▶ [How to complete this task]
What you should end up with is an exact copy of the lines from the one holding "text_box [394, 305, 896, 422]" through the last line of the entries below, both included, and nothing else; leave every picture out.

(Material for this exercise Opens)

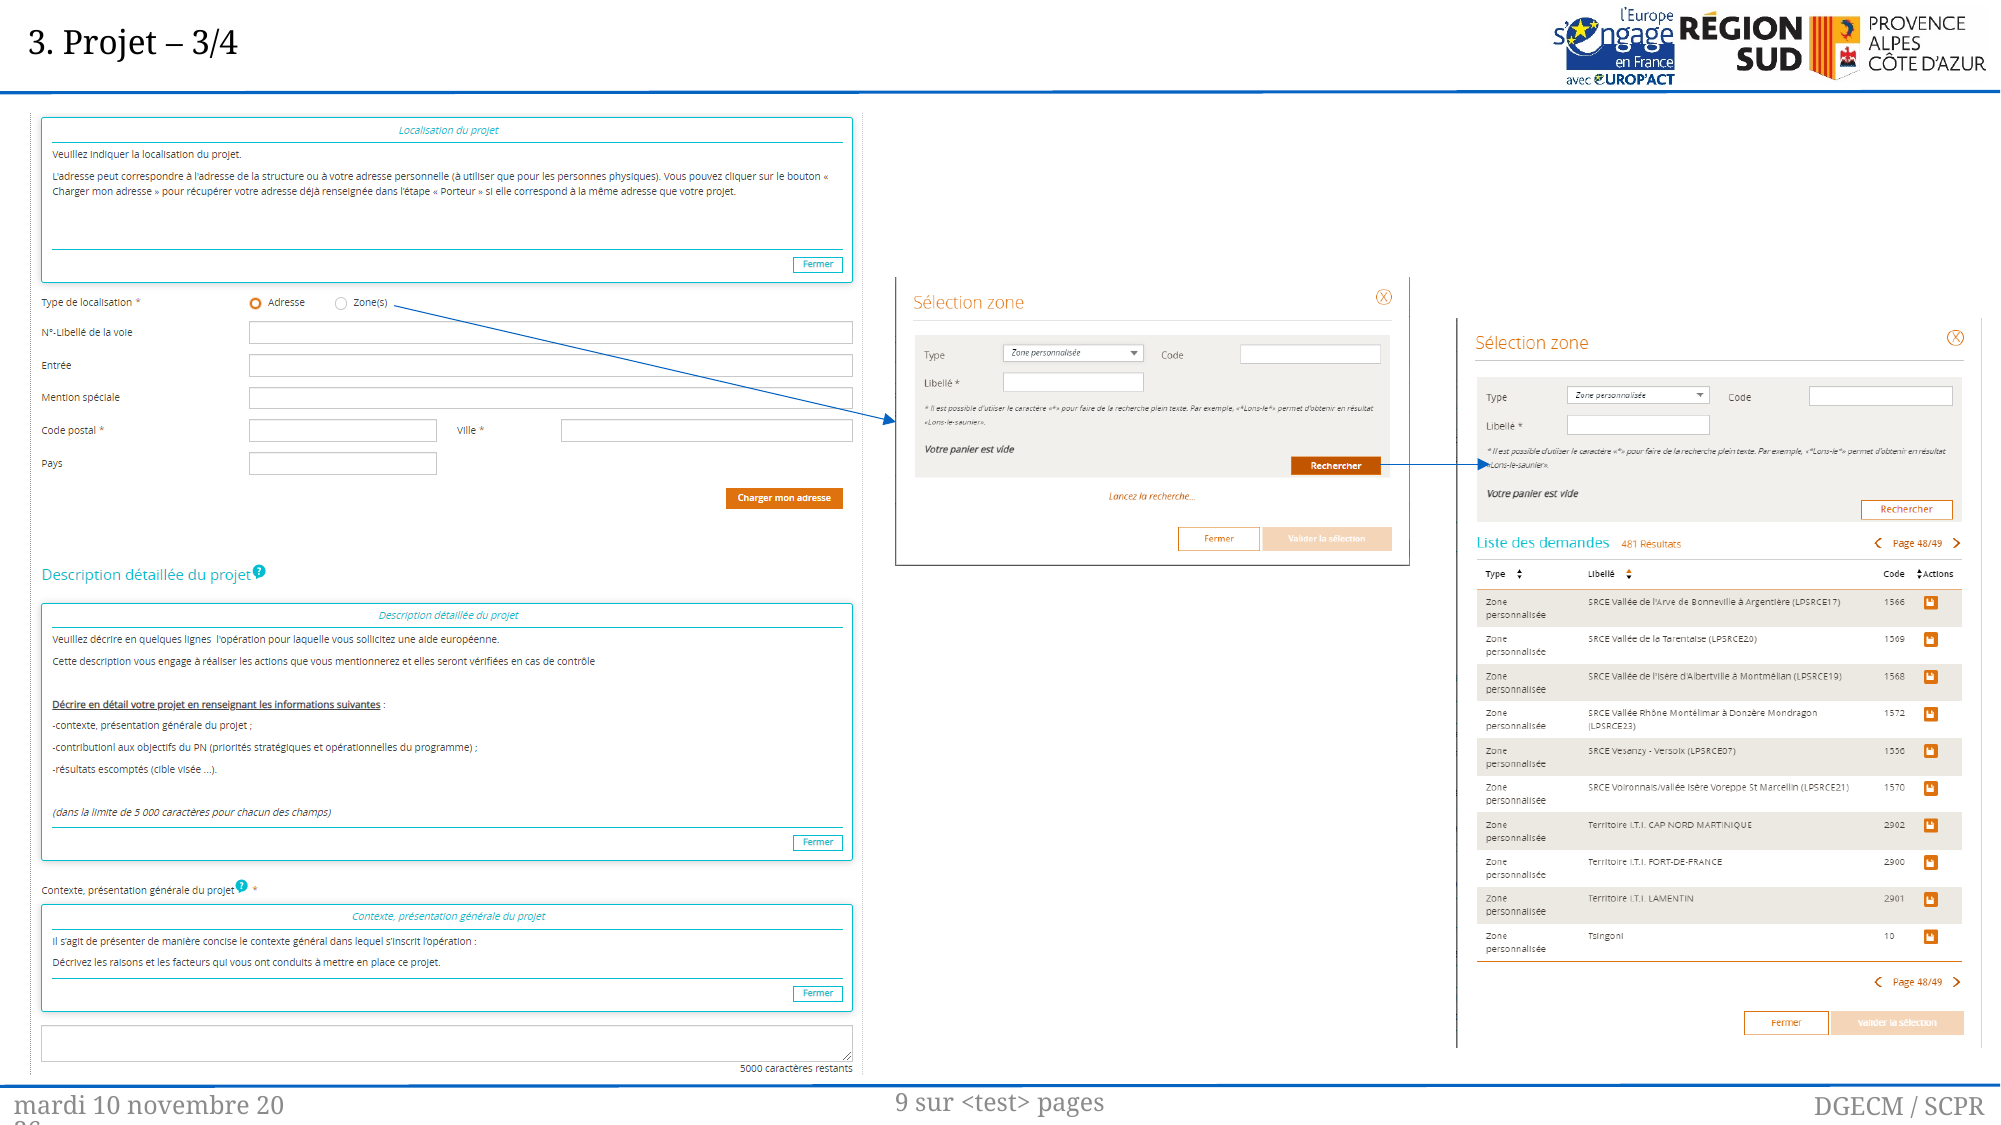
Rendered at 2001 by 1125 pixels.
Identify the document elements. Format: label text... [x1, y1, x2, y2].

picture [1549, 3, 1988, 89]
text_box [394, 305, 896, 422]
picture [1456, 318, 1982, 1048]
picture [895, 277, 1410, 566]
title 3. Projet – 3/4 [12, 17, 1550, 71]
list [28, 113, 863, 1075]
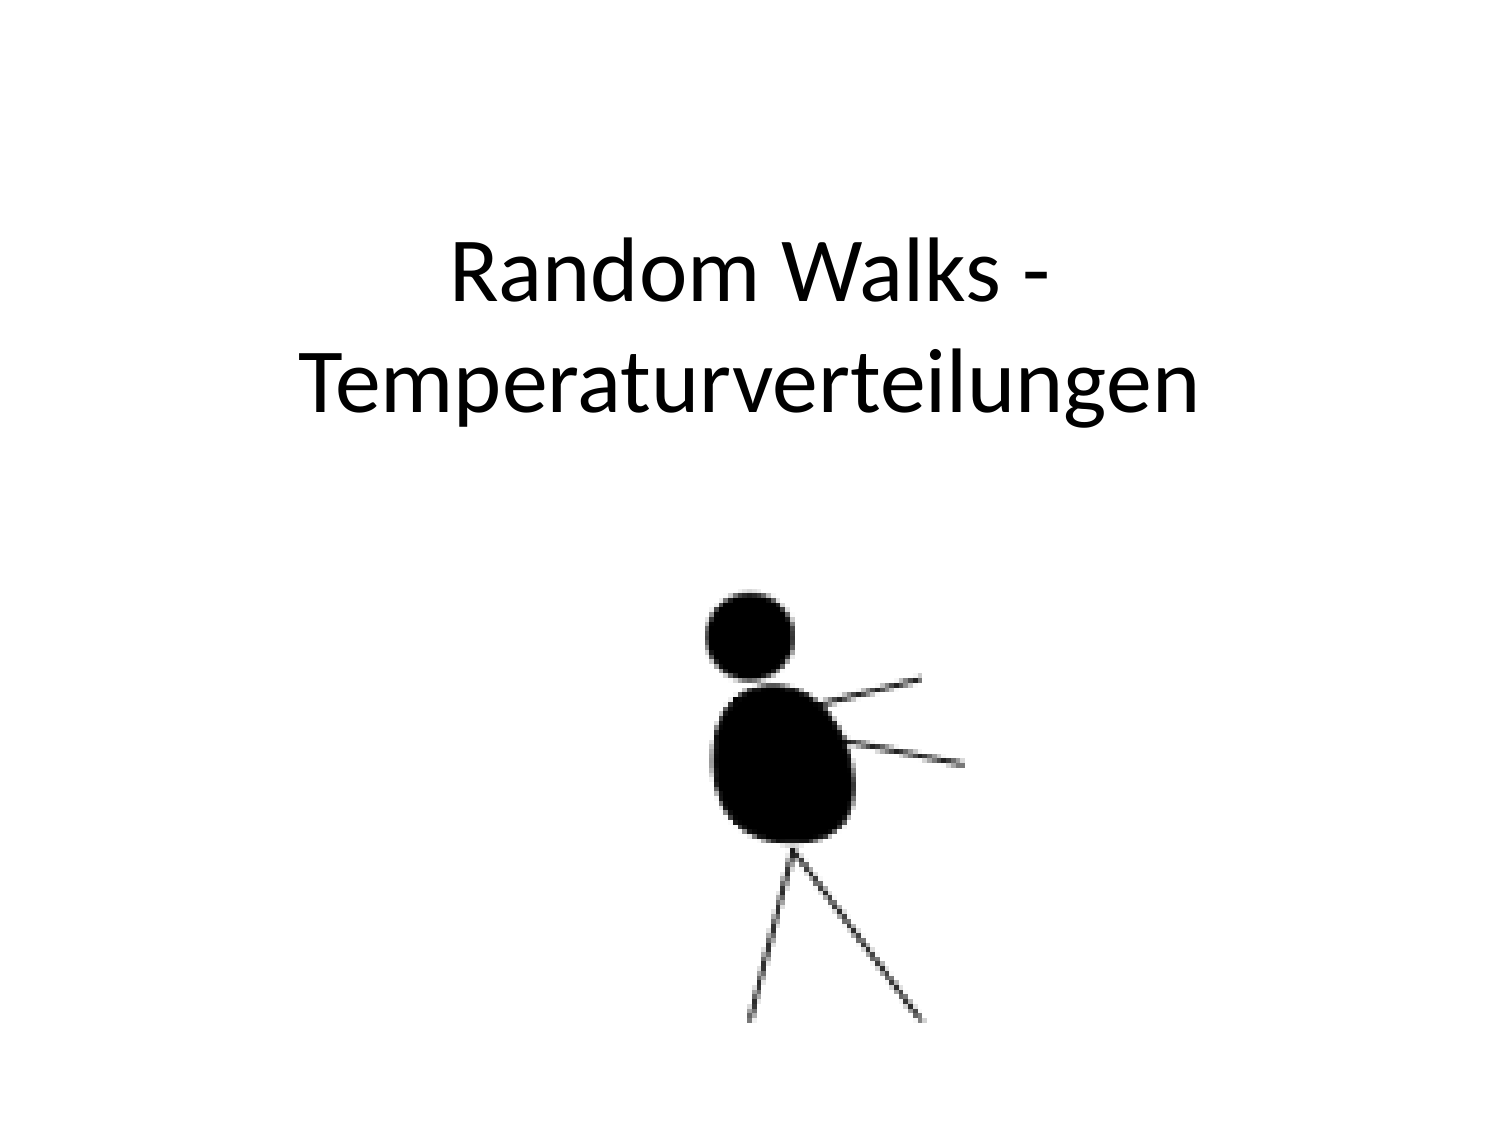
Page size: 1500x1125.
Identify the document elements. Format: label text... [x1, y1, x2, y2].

title Random Walks - Temperaturverteilungen [75, 141, 1425, 499]
picture [705, 589, 975, 1028]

(Material for this exercise Closes)

▶ [Worked solution]
text_box [394, 305, 896, 422]
picture [1456, 318, 1982, 1048]
picture [895, 277, 1410, 566]
title 3. Projet – 3/4 [12, 17, 1550, 71]
list [28, 113, 863, 1075]
Page size: 1500x1125.
Identify the document elements. Format: label text... [x1, y1, x2, y2].

title Random Walks - Temperaturverteilungen [75, 141, 1425, 499]
picture [705, 589, 975, 1028]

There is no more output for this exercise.